• _Provided passage_
The data used for the training part is a hybrid of two datasets. The first one is a big.txt file from Norvig's solution. I have chosen this dataset because it is a very good balanced corpus of English text. During the experiments with much bigger datasets ([wikipedia](https://www.kaggle.com/datasets/jkkphys/english-wikipedia-articles-20170820-sqlite), [english books](https://www.kaggle.com/datasets/raynardj/classic-english-literature-corpus), etc.) it was found that the word dictionary seems to be hard to filter and containing a lot of words with 'spell' mistakes.

As for the N-gram dataset, I have chosen the bigrams.txt file from the ngrams dataset. The experiments show that the bigrams are the most suitable for the task of spellchecking because. Fivegrams and trigrams results in a high number of variations but with low possibility of being fitted to the context. In such cases, the n-gram model simply did not give any predictions, since that bigrams are used.

Another important thing is the probability aggregation. In my model, the N-gram and Norvig's solutions are equally weighted. So to get the final prediction, the probabilities of the two models are normalized and averaged if both predicts the same word with different probability. Other words added to the total prediction set by union of the two models predictions.

## Evaluate on a test set

For the evaluation part, it is used the [wikipedia-sentences](https://www.kaggle.com/datasets/mikeortman/wikipedia-sentences) dataset from kaggle. To make the evaluation more efficient, only the first 1000 sentences are used. The sentences are preprocessed by removing the punctuation, numbers, and lowercasing.

In [9]:
data = open('wikisent2.txt', 'r', encoding='utf-8').readlines()

# Shuffle the data
random.seed(42)
random.shuffle(data)

# Get only first 1000 sentences
data = data[:1000]

# Lowercase, remove punctuation, /n, and replace numbers with <NUM>
data = [re.sub(r'[^\w\s]', '', line.lower()) for line in data]
data = [re.sub(r'\d+', ' <NUM> ', line) for line in data]
data = [line.replace('\n', '') for line in data]
data = [re.sub(' +', ' ', line) for line in data]

print(len(data))
data[:4]

1000


['imanol sarriegi isasa born <NUM> april <NUM> is a spanish footballer who plays as a central midfielder',
 'indeed the greater part of this chisian daniel cannot be said to deserve the name of a translation at all',
 'after moving to los angeles to become an actor rambo started working in the real estate business',
 'the rolladenschneider ls <NUM> is a standard class single seat glider manufactured by rolladenschneider flugzeugbau gmbh between <NUM> and <NUM> ']

To add the noise to the data I will simply modify each word in the sentence with a certain probability. So the word can be modified with 3 different ways:
- Change a random letter
- Add a random letter
- Remove a random letter

In [11]:
word_mistake_probability = 0.3          # Probability of a single word to be incorrect
letter_change_prob = 0.4                # Probability of a letter to be randomly changed
additional_letter_probability = 0.2     # Probability of a letter to be randomly added
missing_letter_probability = 0.2        # Probability of a letter to be randomly removed


def make_mistake(word):
    """

• _What you will do_
[A] Return the part of the spellchecker write-up that begins at the words "# Lowercase, remove" and stops after "print(len(data))".
[B] Carry the spellchecker write-up forward, starting right after its last line.
The records below this text were drawn from an unrelated source.

• _Dataset records_
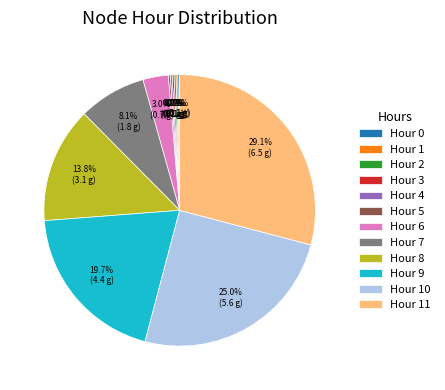

To the nearest percent, what is the average slice percentage?

8%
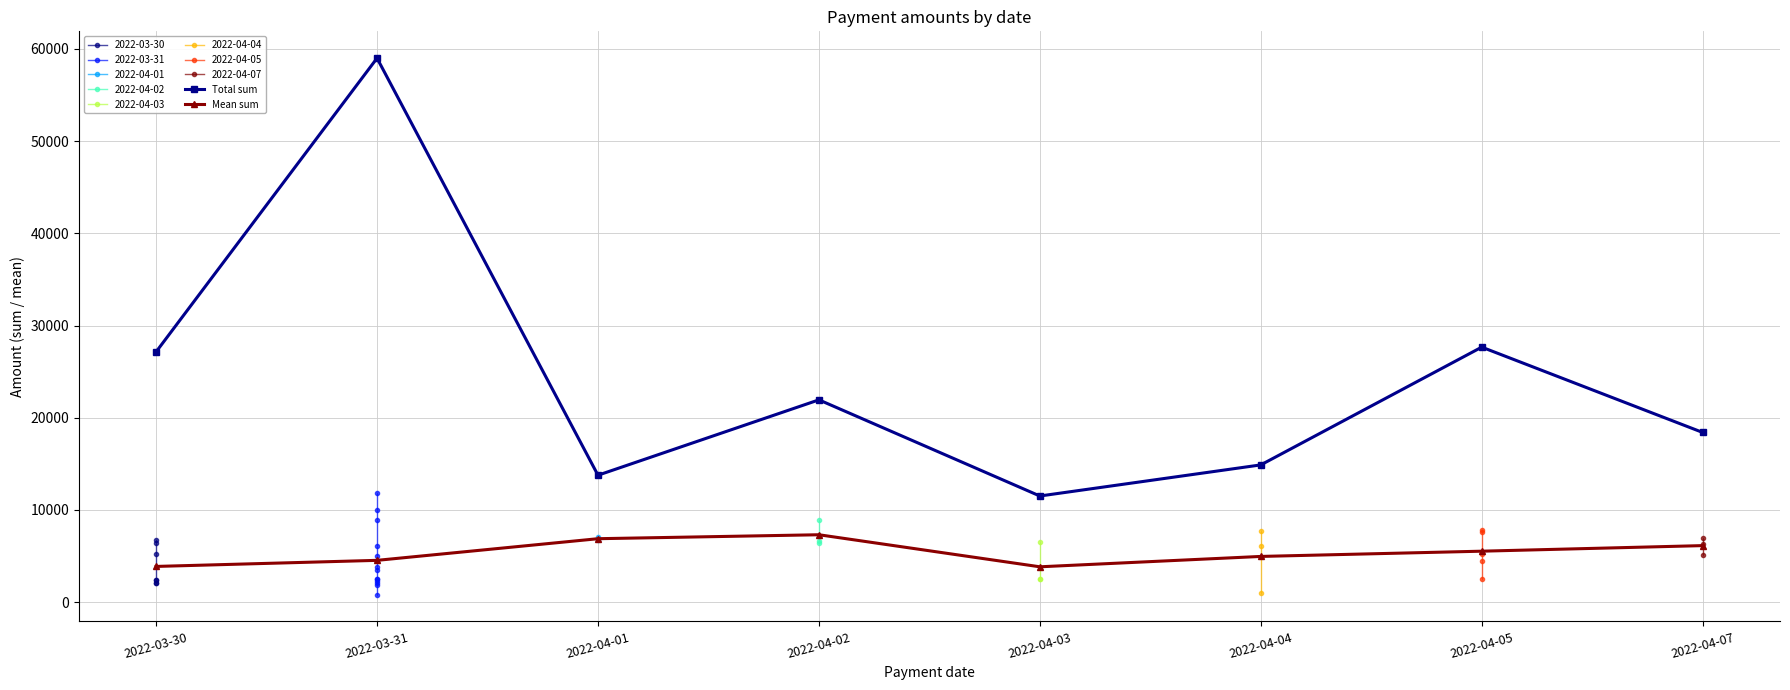

The Mean sum series shows 6561.1 at 2022-04-04. True or false?

False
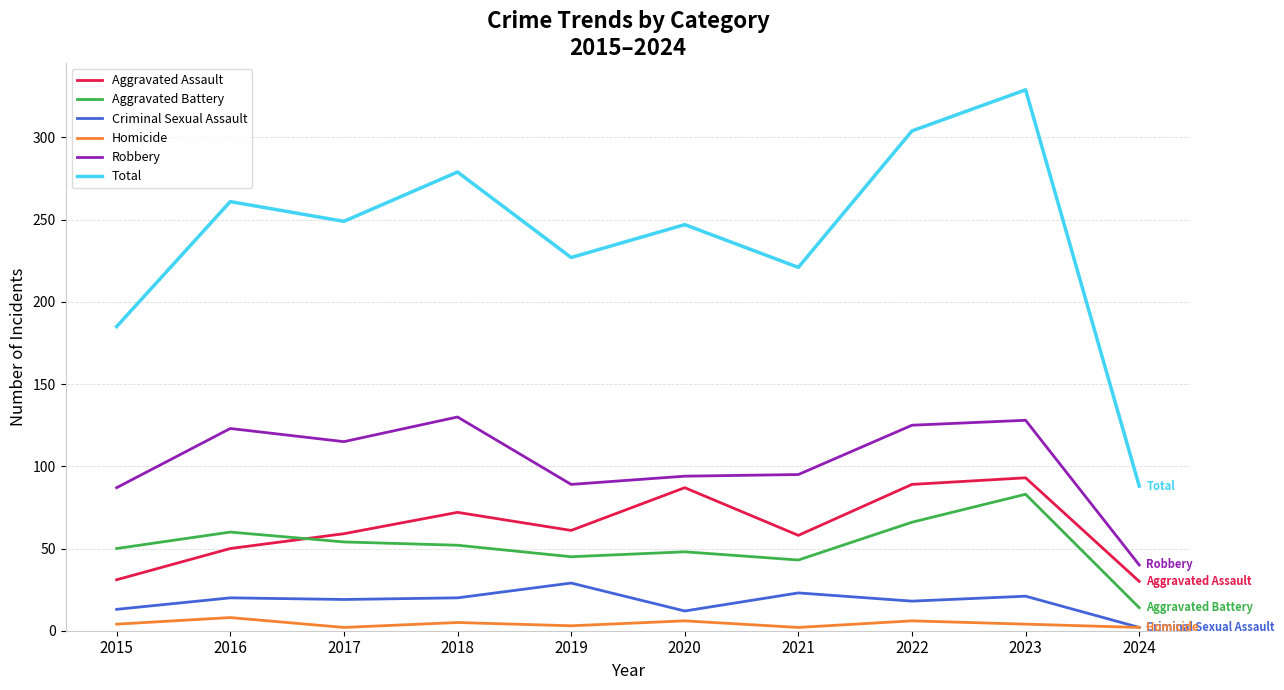

Rank the series at 2020 from highest to lowest value.

Total, Robbery, Aggravated Assault, Aggravated Battery, Criminal Sexual Assault, Homicide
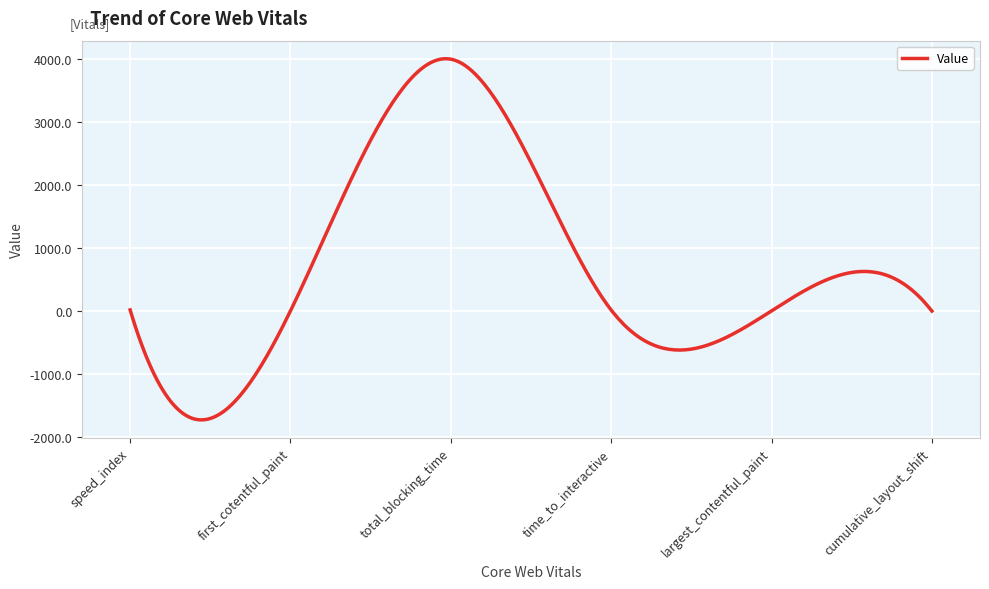

What is the difference between the maximum and minimum values?

5724.0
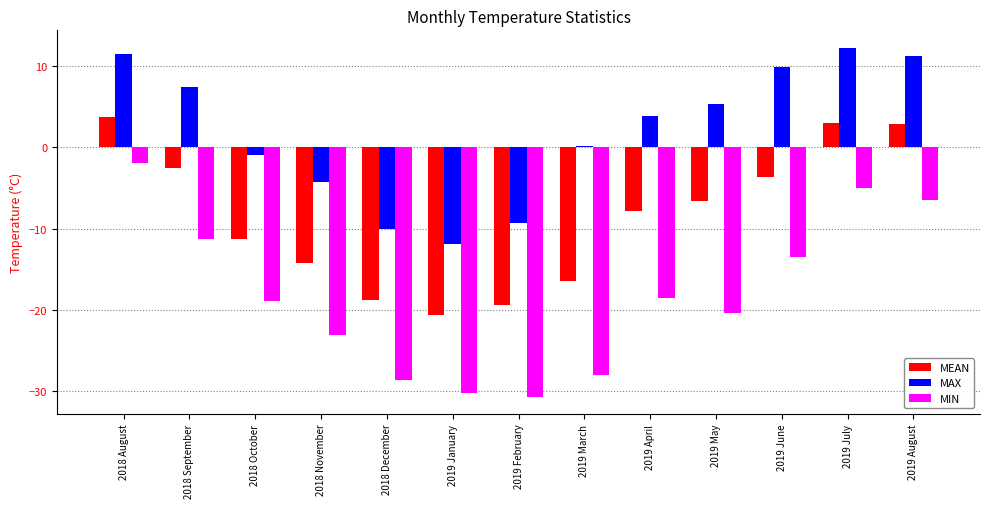

What is the average value of the MAX series?

2.0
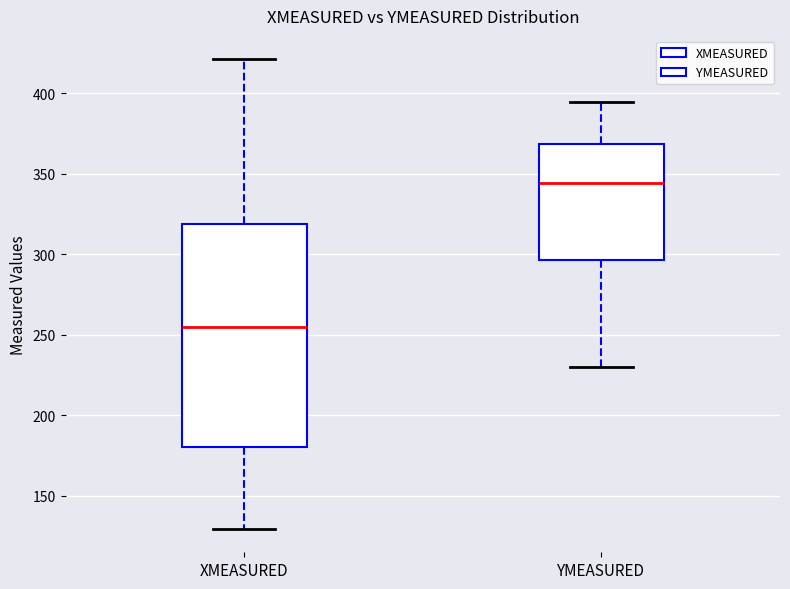

Comparing the boxes themselves (not the whiskers), which one is the tallest?

XMEASURED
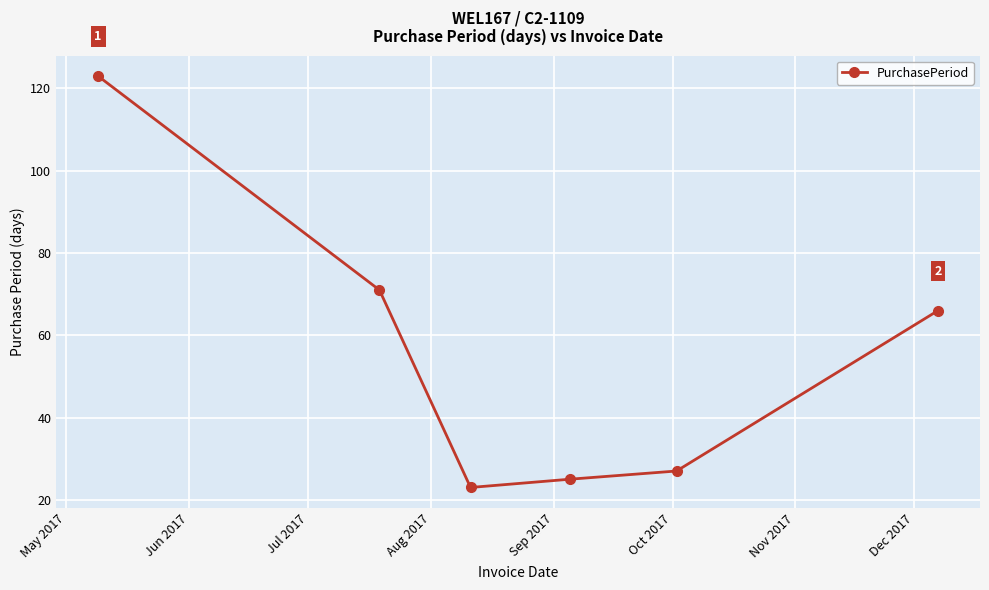

What is the smallest value displayed?

23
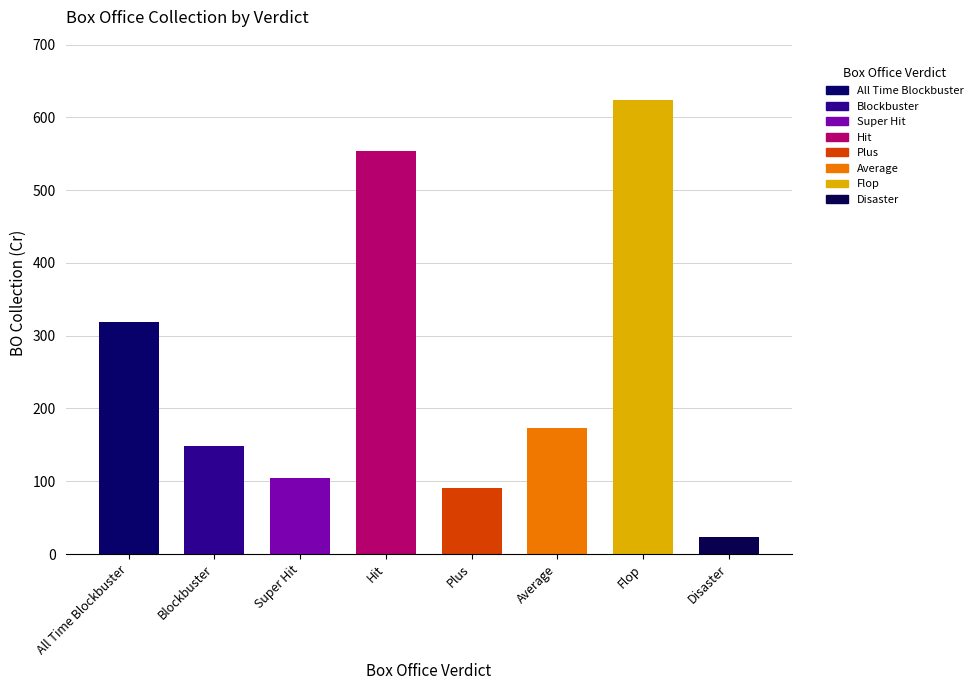

Count the number of data series in this chart.

1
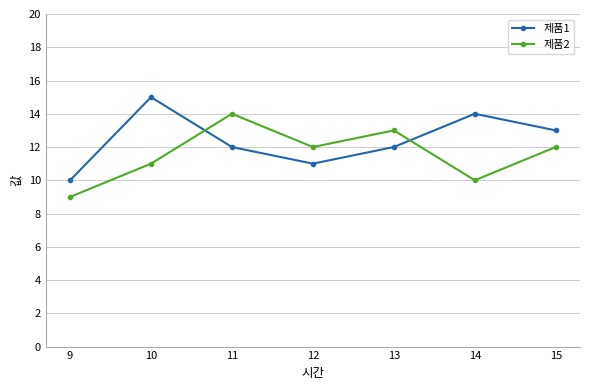

Reading left to right, list all the values displayed in this chart.

제품1: 9=10	10=15	11=12	12=11	13=12	14=14	15=13
제품2: 9=9	10=11	11=14	12=12	13=13	14=10	15=12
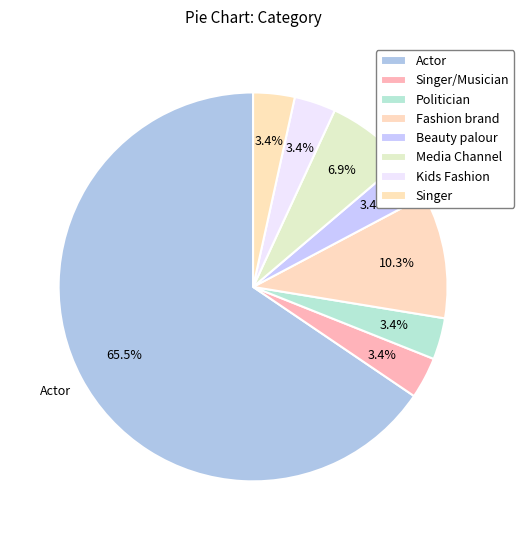

To the nearest percent, what portion does Singer/Musician represent?

3%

• _Answers to the exercises_
[A]
# Lowercase, remove punctuation, /n, and replace numbers with <NUM>
data = [re.sub(r'[^\w\s]', '', line.lower()) for line in data]
data = [re.sub(r'\d+', ' <NUM> ', line) for line in data]
data = [line.replace('\n', '') for line in data]
data = [re.sub(' +', ' ', line) for line in data]

print(len(data))

[B]
    The function to make a mistake in the word
    :param word: str - the word to make a mistake in
    :return: str - the word with a mistakes (or not)
    """

    # If the word is a special token, then do not make a mistake
    if random.random() < word_mistake_probability and word not in SPECIAL_TOKENS:
        if random.random() < letter_change_prob:
            # Change a random letter
            word = list(word)
            word[random.randint(0, len(word) - 1)] = random.choice('abcdefghijklmnopqrstuvwxyz')
            word = "".join(word)

        if random.random() < additional_letter_probability:
            # Add a random letter
            word = list(word)
            word.insert(random.randint(0, len(word)), random.choice('abcdefghijklmnopqrstuvwxyz'))
            word = "".join(word)

        if random.random() < missing_letter_probability:
            # Remove a random letter
            word = list(word)
            word.pop(random.randint(0, len(word) - 1))
            word = "".join(word)

    return word

# Make mistakes in the dataset
data_mistakes = []
for line in tqdm(data):
    words = line.split()
    words = [make_mistake(word) for word in words]
    data_mistakes.append(" ".join(words))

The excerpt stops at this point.